I have 5 red tip photinia hedges totally 26 plants. They are around 22 years old and are planted between 4 to 5 feet apart. I have been battling black spot disease for many years. Each hedge gets the disease at a different level. I have been treating the disease by pruning affected leaves and removing leaves from underneath the plants.. I have also spayed with Lily Miller Kop-R-Spray. Generally with good results after a couple of treatments. I have two questions. First, how can I treat the plants for the remainder of this year and going into next year to prevent this problem. Second, I have pruned the hedges down to 10'. I would like to lower them to 8'. Can this be done now, or should I wait until the plants are in a healthier state. Thanks of your reply.

Lane County Oregon

3 Responses

Thank you for your question about your photinia. There is a great 'sister question' from a gardener in Benton County that answers your question about the disease, and has links to some control mechanisms and effective chemicals. Lilly Miller Kop-R-Spray (from copper ammonium complex) is actually not approved for use on photinia, nor is it listed as being effective against the fungus Entomosporium maculatum, which is the source of the black spot.

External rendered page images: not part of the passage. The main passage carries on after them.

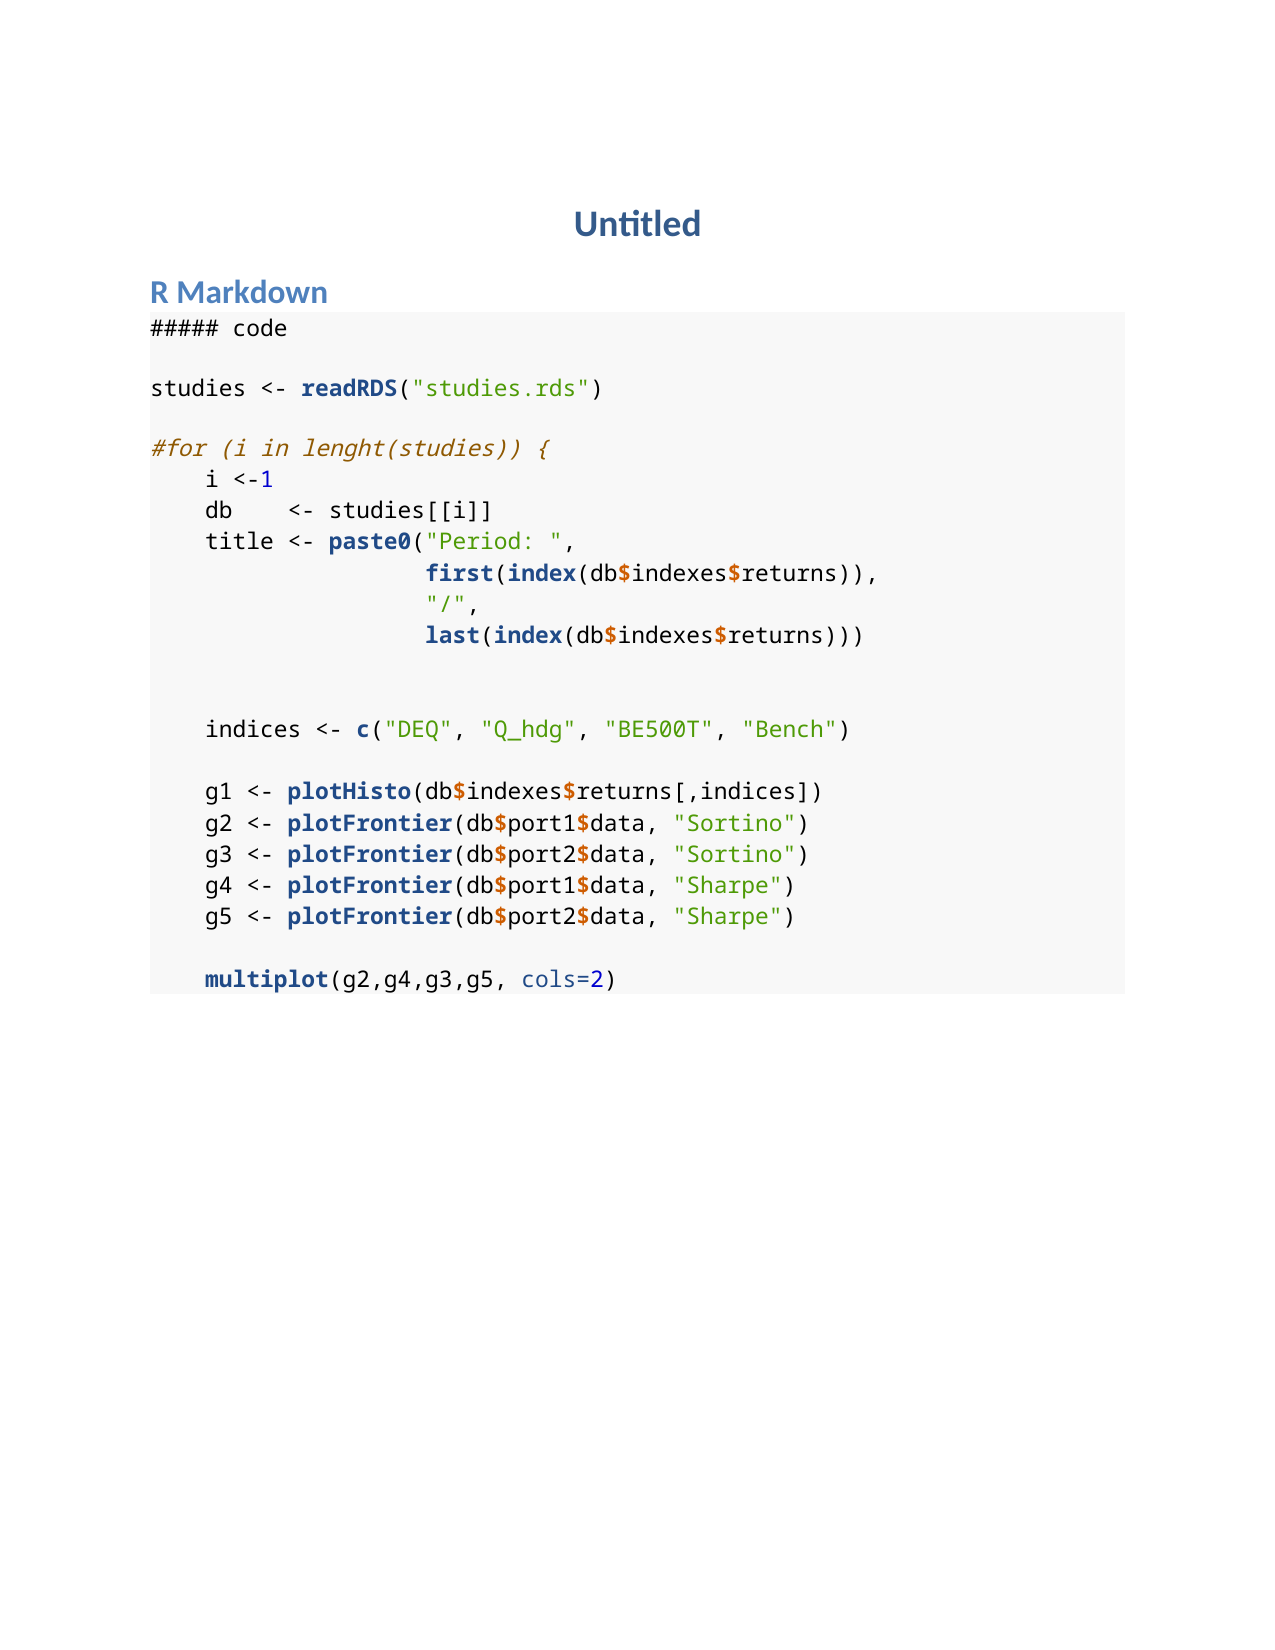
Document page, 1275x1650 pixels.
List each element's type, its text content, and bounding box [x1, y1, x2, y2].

title Untitled [150, 200, 1125, 246]
text ##### code studies <- readRDS("studies.rds") #for (i in lenght(studies)) { i <-1 db <- studies[[i]] title <- paste0("Period: ", first(index(db$indexes$returns)), "/", last(index(db$indexes$returns))) indices <- c("DEQ", "Q_hdg", "BE500T", "Bench") g1 <- plotHisto(db$indexes$returns[,indices]) g2 <- plotFrontier(db$port1$data, "Sortino") g3 <- plotFrontier(db$port2$data, "Sortino") g4 <- plotFrontier(db$port1$data, "Sharpe") g5 <- plotFrontier(db$port2$data, "Sharpe") multiplot(g2,g4,g3,g5, cols=2) [150, 312, 1125, 994]
subtitle R Markdown [150, 271, 1125, 312]
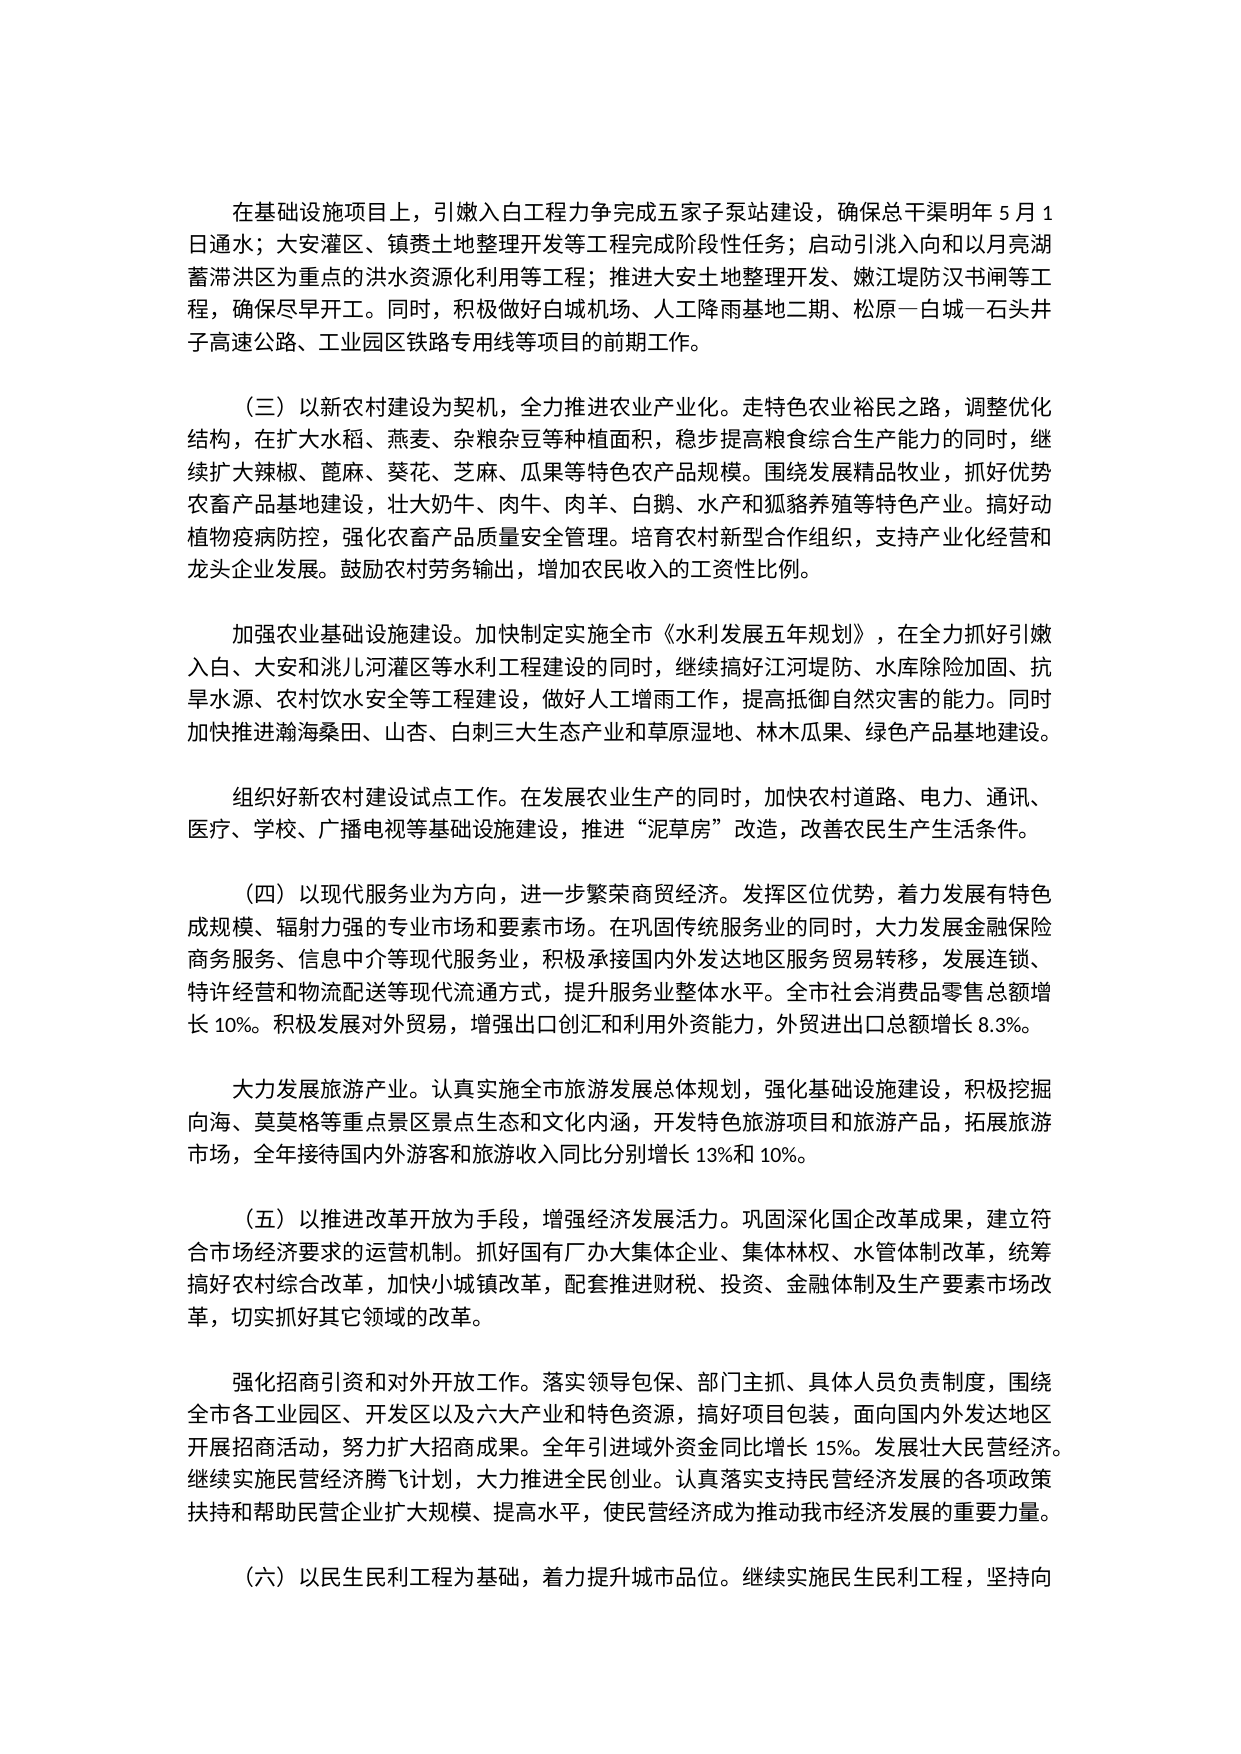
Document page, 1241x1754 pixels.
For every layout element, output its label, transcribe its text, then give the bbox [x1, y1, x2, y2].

text （五）以推进改革开放为手段，增强经济发展活力。巩固深化国企改革成果，建立符合市场经济要求的运营机制。抓好国有厂办大集体企业、集体林权、水管体制改革，统筹搞好农村综合改革，加快小城镇改革，配套推进财税、投资、金融体制及生产要素市场改革，切实抓好其它领域的改革。 [187, 1202, 1053, 1332]
text （三）以新农村建设为契机，全力推进农业产业化。走特色农业裕民之路，调整优化结构，在扩大水稻、燕麦、杂粮杂豆等种植面积，稳步提高粮食综合生产能力的同时，继续扩大辣椒、蓖麻、葵花、芝麻、瓜果等特色农产品规模。围绕发展精品牧业，抓好优势农畜产品基地建设，壮大奶牛、肉牛、肉羊、白鹅、水产和狐貉养殖等特色产业。搞好动植物疫病防控，强化农畜产品质量安全管理。培育农村新型合作组织，支持产业化经营和龙头企业发展。鼓励农村劳务输出，增加农民收入的工资性比例。 [187, 389, 1053, 584]
text （四）以现代服务业为方向，进一步繁荣商贸经济。发挥区位优势，着力发展有特色、成规模、辐射力强的专业市场和要素市场。在巩固传统服务业的同时，大力发展金融保险、商务服务、信息中介等现代服务业，积极承接国内外发达地区服务贸易转移，发展连锁、特许经营和物流配送等现代流通方式，提升服务业整体水平。全市社会消费品零售总额增长10%。积极发展对外贸易，增强出口创汇和利用外资能力，外贸进出口总额增长8.3%。 [187, 877, 1053, 1039]
text 加强农业基础设施建设。加快制定实施全市《水利发展五年规划》，在全力抓好引嫩入白、大安和洮儿河灌区等水利工程建设的同时，继续搞好江河堤防、水库除险加固、抗旱水源、农村饮水安全等工程建设，做好人工增雨工作，提高抵御自然灾害的能力。同时，加快推进瀚海桑田、山杏、白刺三大生态产业和草原湿地、林木瓜果、绿色产品基地建设。 [187, 617, 1053, 747]
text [187, 1559, 1053, 1592]
text 大力发展旅游产业。认真实施全市旅游发展总体规划，强化基础设施建设，积极挖掘向海、莫莫格等重点景区景点生态和文化内涵，开发特色旅游项目和旅游产品，拓展旅游市场，全年接待国内外游客和旅游收入同比分别增长13%和10%。 [187, 1072, 1053, 1169]
text 组织好新农村建设试点工作。在发展农业生产的同时，加快农村道路、电力、通讯、医疗、学校、广播电视等基础设施建设，推进“泥草房”改造，改善农民生产生活条件。 [187, 779, 1053, 844]
text 在基础设施项目上，引嫩入白工程力争完成五家子泵站建设，确保总干渠明年5月1日通水；大安灌区、镇赉土地整理开发等工程完成阶段性任务；启动引洮入向和以月亮湖蓄滞洪区为重点的洪水资源化利用等工程；推进大安土地整理开发、嫩江堤防汉书闸等工程，确保尽早开工。同时，积极做好白城机场、人工降雨基地二期、松原—白城—石头井子高速公路、工业园区铁路专用线等项目的前期工作。 [187, 194, 1053, 357]
text 强化招商引资和对外开放工作。落实领导包保、部门主抓、具体人员负责制度，围绕全市各工业园区、开发区以及六大产业和特色资源，搞好项目包装，面向国内外发达地区开展招商活动，努力扩大招商成果。全年引进域外资金同比增长15%。发展壮大民营经济。继续实施民营经济腾飞计划，大力推进全民创业。认真落实支持民营经济发展的各项政策，扶持和帮助民营企业扩大规模、提高水平，使民营经济成为推动我市经济发展的重要力量。 [187, 1364, 1053, 1527]
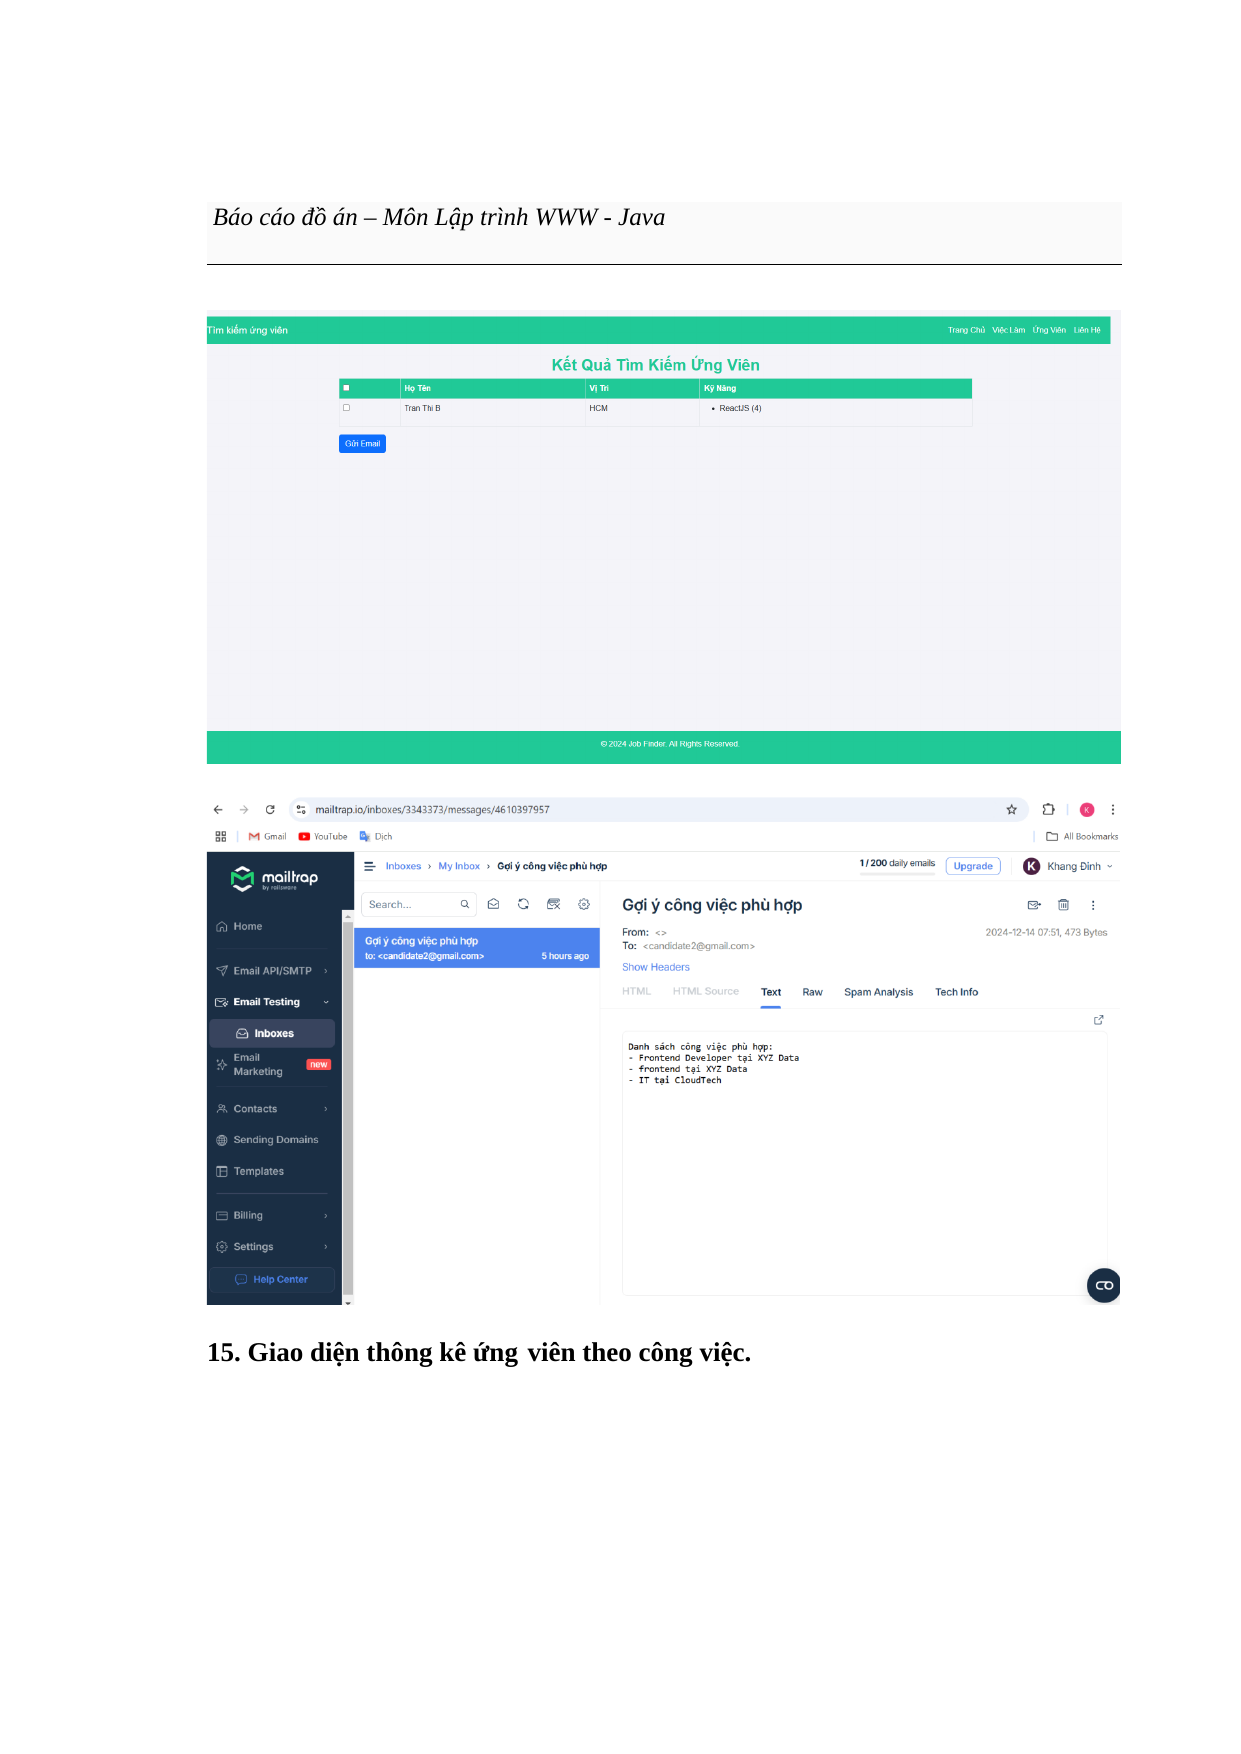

If the cultural controls listed in the Clemson U. article, above, are not effective, the chemical controls recommended are chlorothalonil, propiconazole and muclobutanil. (The commercial brand names are listed there as well.) As the article suggests, this requires spraying every 2 to 3 weeks.

As to your pruning question, these cultural control suggestions are pertinent:

" Prune red tips in the winter when they are dormant. Pruning during the growing season will encourage new growth, which is highly susceptible to attack by the fungus. Mature leaves are more resistant to leaf spot.

  • Rake up and discard fallen leaves, and remove infected plant material. Apply fresh mulch around plants to cover any leaves that were missed. These practices reduce the amount of fungus present in the spring, resulting in less infection.
  • Provide excellent air circulation. This often means thinning out a few plants in a hedge.
  • Avoid wetting the leaves when watering. Splashing water spreads the fungus.
  • Avoid summer fertilization that will promote new growth late in the season.

BTW, here's a link to an article about Lilly Miller Kop-R-Spray that you might find interesting. Six years old, but some information is still relevant.

Hope this is helpful. Good luck!

Thank you for the quick response. I looked at the Benton County Master Gardener post and it says to prune in late winter. Would this mean the time range to prune would be from early February to early March?

Indeed! You want to prune most--but not all--woody perennial shrubs while they are dormant. That is, there are no leaves that are photosynthesizing, so no sugars are going to the roots and above-ground structure. Once you see leaf buds, it can be too late. Having said that, with our wacky weather, it's hard to predict when our plants will break dormancy!